Elisa Ferreira (PSE), rapporteur. - (PT) Il se pourrait que mon intervention soit mal venue, mais je voudrais saisir cette occasion pour m’exprimer sur deux points. Premièrement, je tiens à remercier les rapporteurs pour avis et les membres de la Commission pour leur coopération et les trois présidences (autrichienne, finlandaise et allemande) impliquées dans cette procédure de codécision, lesquelles ont travaillé en étroite collaboration. Je tire mon chapeau à la présidence allemande, qui a permis de régler un dernier problème de comitologie. Deuxièmement, je tiens à souligner que les 170 amendements déposés améliorent l’image du rôle du Parlement, car ils réduisent de diverses manières la charge administrative pesant sur les entreprises: en éliminant les variables les moins pertinentes, en dispensant certaines petites et moyennes entreprises de répondre à des enquêtes et en encourageant l’utilisation de sources administratives.
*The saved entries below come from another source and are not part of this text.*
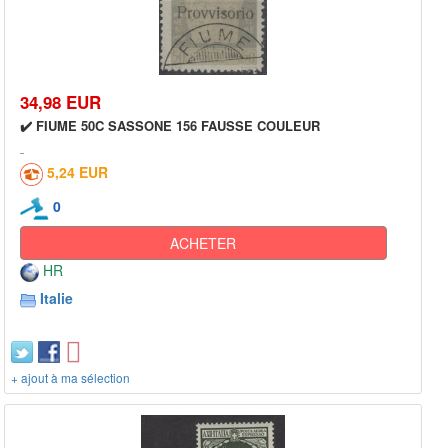
34,98 EUR
✔️ FIUME 50C SASSONE 156 FAUSSE COULEUR
5,24 EUR
0
ACHETER
HR
Italie
+ ajout à ma sélection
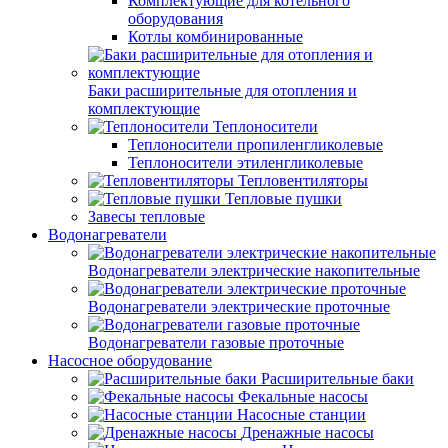
Комплектующие для котельного
оборудования
Котлы комбинированные
Баки расширительные для отопления и
комплектующие
Теплоносители
Теплоносители пропиленгликолевые
Теплоносители этиленгликолевые
Тепловентиляторы
Тепловые пушки
Завесы тепловые
Водонагреватели
Водонагреватели электрические накопительные
Водонагреватели электрические проточные
Водонагреватели газовые проточные
Насосное оборудование
Расширительные баки
Фекальные насосы
Насосные станции
Дренажные насосы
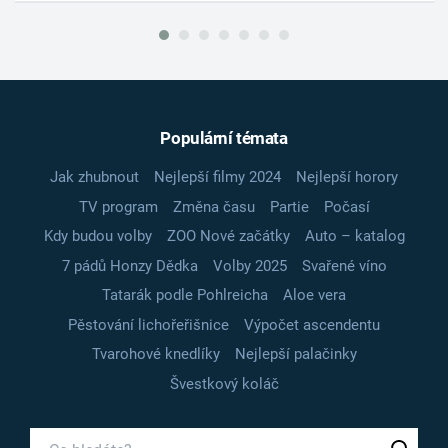
Populární témata
Jak zhubnout
Nejlepší filmy 2024
Nejlepší horory
TV program
Změna času
Partie
Počasí
Kdy budou volby
ZOO Nové začátky
Auto – katalog
7 pádů Honzy Dědka
Volby 2025
Svařené víno
Tatarák podle Pohlreicha
Aloe vera
Pěstování lichořeřišnice
Výpočet ascendentu
Tvarohové knedlíky
Nejlepší palačinky
Švestkový koláč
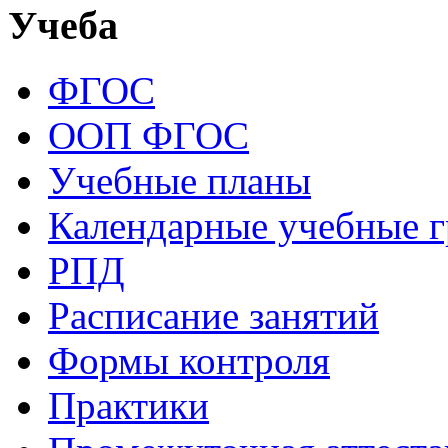
Учеба
ФГОС
ООП ФГОС
Учебные планы
Календарные учебные 
РПД
Расписание занятий
Формы контроля
Практики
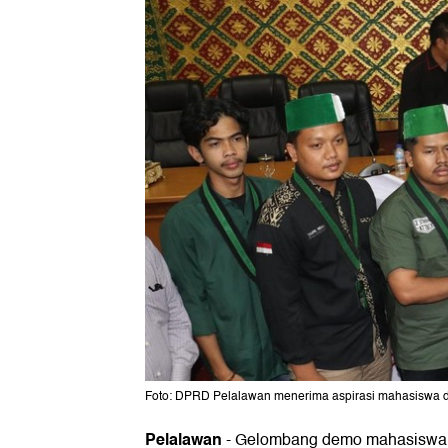
Foto: DPRD Pelalawan menerima aspirasi mahasiswa da
Pelalawan
-
Gelombang demo mahasiswa 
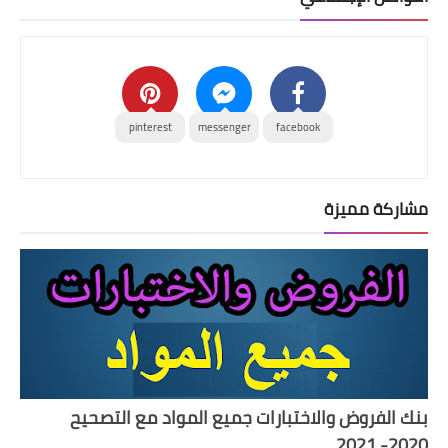
pinterest
messenger
facebook
مشاركة مميزة
بنك الفروض والاختبارات جميع المواد مع التصحيح
2020- 2021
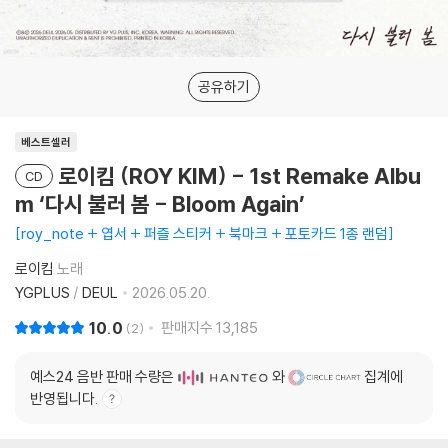
공유하기
베스트셀러
로이킴 (ROY KIM) - 1st Remake Albu
CD
m ‘다시 불러 봄 - Bloom Again’
roy_note + 엽서 + 퍼즐 스티커 + 북마크 + 포토카드 1종 랜덤
로이킴
노래
YGPLUS
/
DEUL
2026.05.20.
10.0
판매지수
13,185
2
예스24 음반 판매 수량은
와
집계에
반영됩니다.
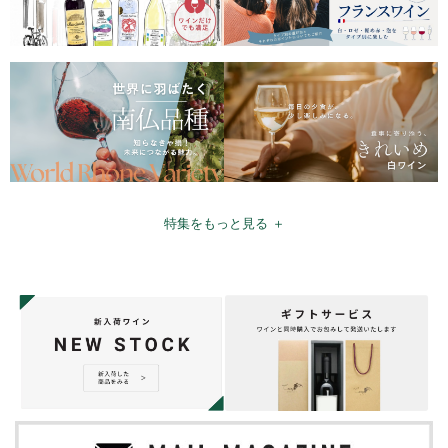
特集をもっと見る ＋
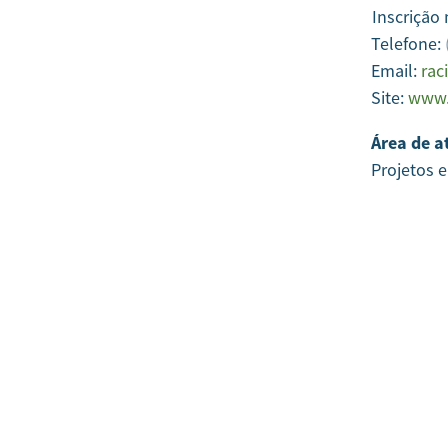
Inscrição
Telefone:
Email:
rac
Site:
www.
Área de a
Projetos 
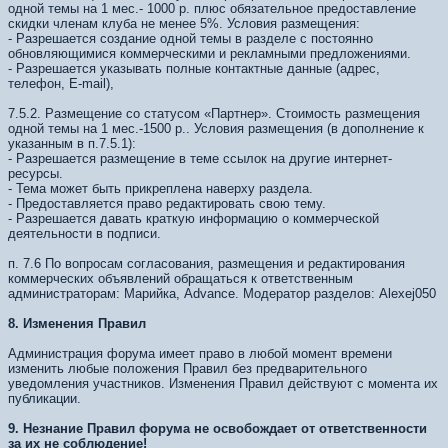
одной темы на 1 мес.- 1000 р. плюс обязательное предоставление
скидки членам клуба не менее 5%. Условия размещения:
- Разрешается создание одной темы в разделе с постоянно
обновляющимися коммерческими и рекламными предложениями.
- Разрешается указывать полные контактные данные (адрес,
телефон, E-mail),
7.5.2. Размещение со статусом «Партнер». Стоимость размещения
одной темы на 1 мес.-1500 р.. Условия размещения (в дополнение к
указанным в п.7.5.1):
- Разрешается размещение в теме ссылок на другие интернет-
ресурсы.
- Тема может быть прикреплена наверху раздела.
- Предоставляется право редактировать свою тему.
- Разрешается давать краткую информацию о коммерческой
деятельности в подписи.
п. 7.6 По вопросам согласования, размещения и редактирования
коммерческих объявлений обращаться к ответственным
администраторам: Марийка, Advance. Модератор разделов: Alexej050
8. Изменения Правил
Администрация форума имеет право в любой момент времени
изменить любые положения Правил без предварительного
уведомления участников. Изменения Правил действуют с момента их
публикации.
9. Незнание Правил форума не освобождает от ответственности
за их не соблюдение!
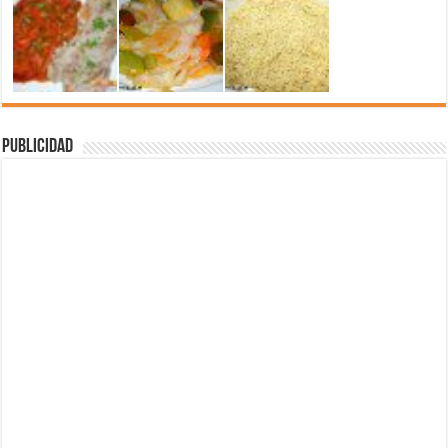
Publicidad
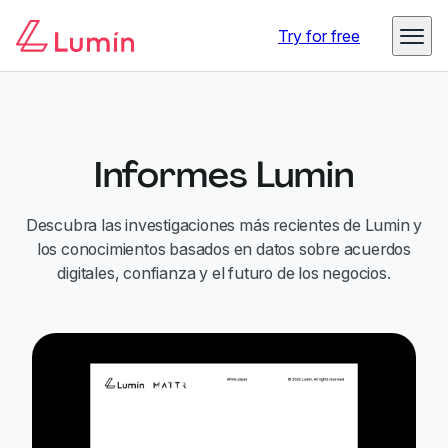
Try for free
Informes Lumin
Descubra las investigaciones más recientes de Lumin y
los conocimientos basados en datos sobre acuerdos
digitales, confianza y el futuro de los negocios.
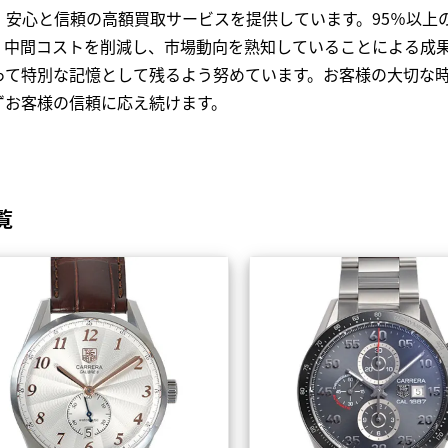
、安心と信頼の高額買取サービスを提供しています。95％以上
、中間コストを削減し、市場動向を熟知していることによる成
って特別な記憶として残るよう努めています。お客様の大切な
ずお客様の信頼に応え続けます。
覧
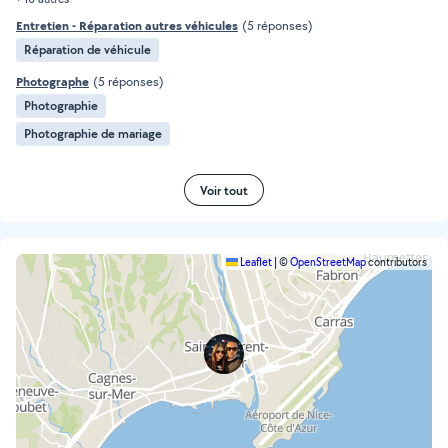
Entretien - Réparation autres véhicules
(5 réponses)
Réparation de véhicule
Photographe
(5 réponses)
Photographie
Photographie de mariage
Voir tout
Leaflet
|
©
OpenStreetMap
contributors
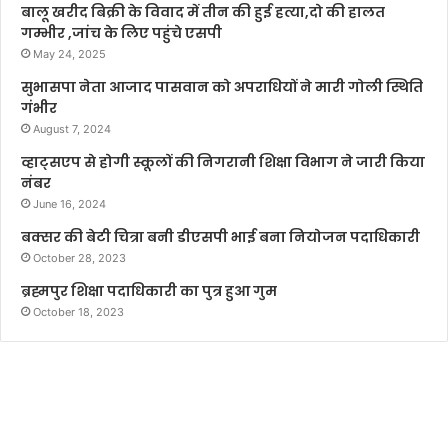
बालू खरीद बिक्री के विवाद में तीन की हुई हत्या,दो की हालत
गम्भीर ,जांच के लिए पहुंचे एसपी
May 24, 2025
सुभासपा नेता आजाद पासवान को अपराधियों ने मारी गोली स्थिति
गंभीर
August 7, 2024
व्हाट्सएप से होगी स्कूलों की निगरानी शिक्षा विभाग ने जारी किया
नंबर
June 16, 2024
बक्सर की बेटी चित्रा बनी डीएसपी भाई बना नियोजन पदाधिकारी
October 28, 2023
ब्रह्मपुर शिक्षा पदाधिकारी का पुत्र हुआ गुम
October 18, 2023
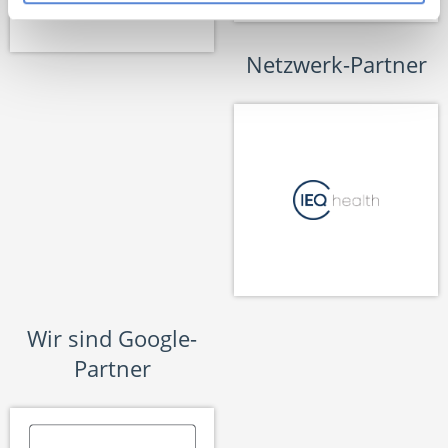
Netzwerk-Partner
Wir sind Google-
Partner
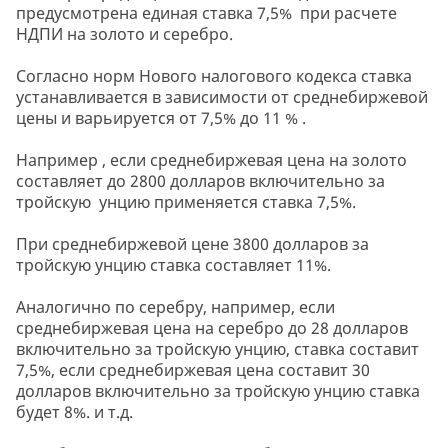
предусмотрена единая ставка 7,5% при расчете
НДПИ на золото и серебро.
Согласно норм Нового налогового кодекса ставка
устанавливается в зависимости от среднебиржевой
цены и варьируется от 7,5% до 11 % .
Например , если среднебиржевая цена на золото
составляет до 2800 долларов включительно за
тройскую унцию применяется ставка 7,5%.
При среднебиржевой цене 3800 долларов за
тройскую унцию ставка составляет 11%.
Аналогично по серебру, например, если
среднебиржевая цена на серебро до 28 долларов
включительно за тройскую унцию, ставка составит
7,5%, если среднебиржевая цена составит 30
долларов включительно за тройскую унцию ставка
будет 8%. и т.д.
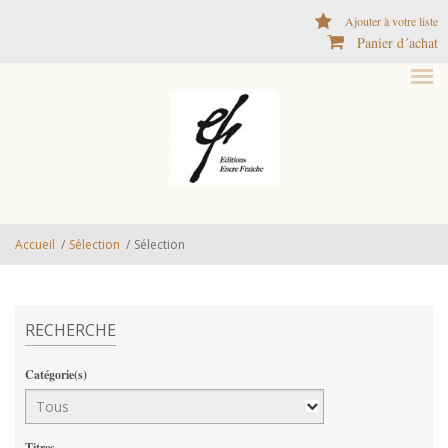
Aller au contenu principal
Ajouter à votre liste
Panier d´achat
Accueil
/
Sélection
/
Sélection
RECHERCHE
Catégorie(s)
Titres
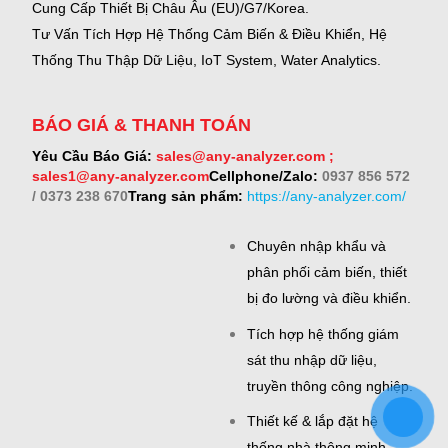
Cung Cấp Thiết Bị Châu Âu (EU)/G7/Korea.
Tư Vấn Tích Hợp Hệ Thống Cảm Biến & Điều Khiển, Hệ
Thống Thu Thập Dữ Liệu, IoT System, Water Analytics.
BÁO GIÁ & THANH TOÁN
Yêu Cầu Báo Giá:
sales@any-analyzer.com ;
sales1@any-analyzer.com
Cellphone/Zalo:
0937 856 572
/ 0373 238 670
Trang sản phẩm:
https://any-analyzer.com/
Chuyên nhập khẩu và
phân phối cảm biến, thiết
bị đo lường và điều khiển.
Tích hợp hệ thống giám
sát thu nhập dữ liệu,
truyền thông công nghiệp.
Thiết kế & lắp đặt hệ
thống nhà thông minh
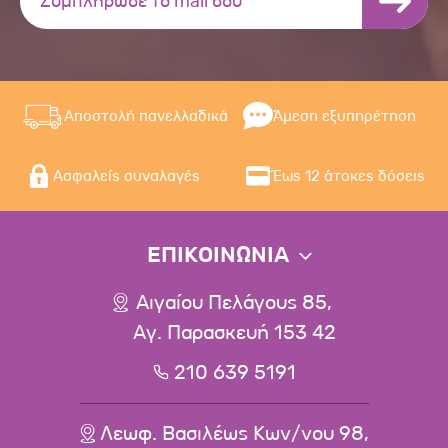
Αποστολή πανελλαδικά
Άμεση εξυπηρέτηση
Ασφαλείς συναλαγές
Έως 12 άτοκες δόσεις
ΕΠΙΚΟΙΝΩΝΙΑ
Αιγαίου Πελάγους 85,
Αγ. Παρασκευή 153 42
210 639 5191
Λεωφ. Βασιλέως Κων/νου 98,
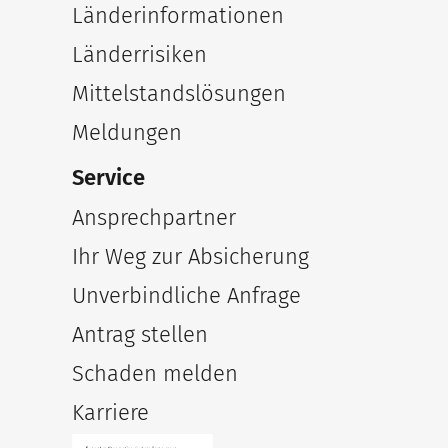
Länderinformationen
Länderrisiken
Mittelstandslösungen
Meldungen
Service
Ansprechpartner
Ihr Weg zur Absicherung
Unverbindliche Anfrage
Antrag stellen
Schaden melden
Karriere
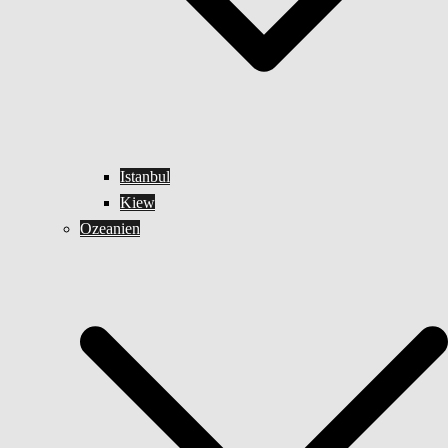
Istanbul
Kiew
Ozeanien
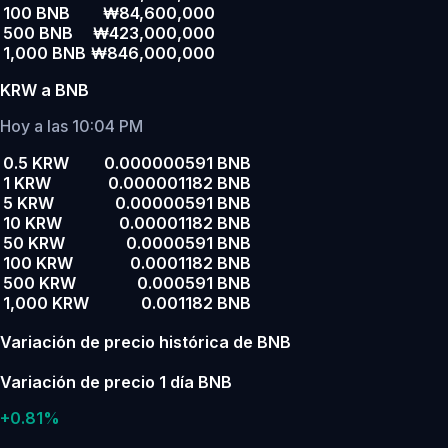
100 BNB
₩84,600,000
500 BNB
₩423,000,000
1,000 BNB
₩846,000,000
KRW a BNB
Hoy a las 10:04 PM
0.5 KRW
0.000000591 BNB
1 KRW
0.000001182 BNB
5 KRW
0.00000591 BNB
10 KRW
0.00001182 BNB
50 KRW
0.0000591 BNB
100 KRW
0.0001182 BNB
500 KRW
0.000591 BNB
1,000 KRW
0.001182 BNB
Variación de precio histórica de BNB
Variación de precio 1 día BNB
+0.81%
Il s’agit d’une des raisons pour lesquelles, de mon point de vue, le Parlement pourrait et devrait adopter cette proposition en première lecture.
- Après le vote sur l’amendement 142
Reinhard Rack (PPE-DE). - (DE) Monsieur le Président, vous avez souligné à juste titre le nombre impressionnant d’amendements à adopter. Il est évident que les prochains amendements seront définitivement approuvés à la quasi-unanimité. Qui a insisté pour que nous ayons des votes par division aujourd’hui? Ne pourrions-nous pas mettre ces amendements aux voix en bloc?
Le Président. - Si le groupe socialiste au Parlement européen est d’accord, nous pourrions mettre les amendements aux voix en bloc, mais nous devons avoir l’accord du groupe.
Hannes Swoboda (PSE). - (DE) Monsieur le Président, nous sommes d’accord sur le principe, mais voici ma proposition: s’il s’agit d’amendements sur lesquels nous avons atteint un accord avec le Conseil, la commission parlementaire devrait se réunir rapidement pour les adopter en conséquence. Cela ne prendra qu’une minute. Nous ne pouvons pas faire le travail de la commission.
Le Président. - Souhaitez-vous interrompre la séance une minute?
Hannes Swoboda (PSE). - (DE) Monsieur le Président, même si nous sommes d’accord pour voter en bloc, la prochaine fois, nous invitons la commission à discuter et à trancher la question avant la séance plénière, de manière à ce que nous puissions régler la question en une minute. Je demande que les présidents de commission en soient informés.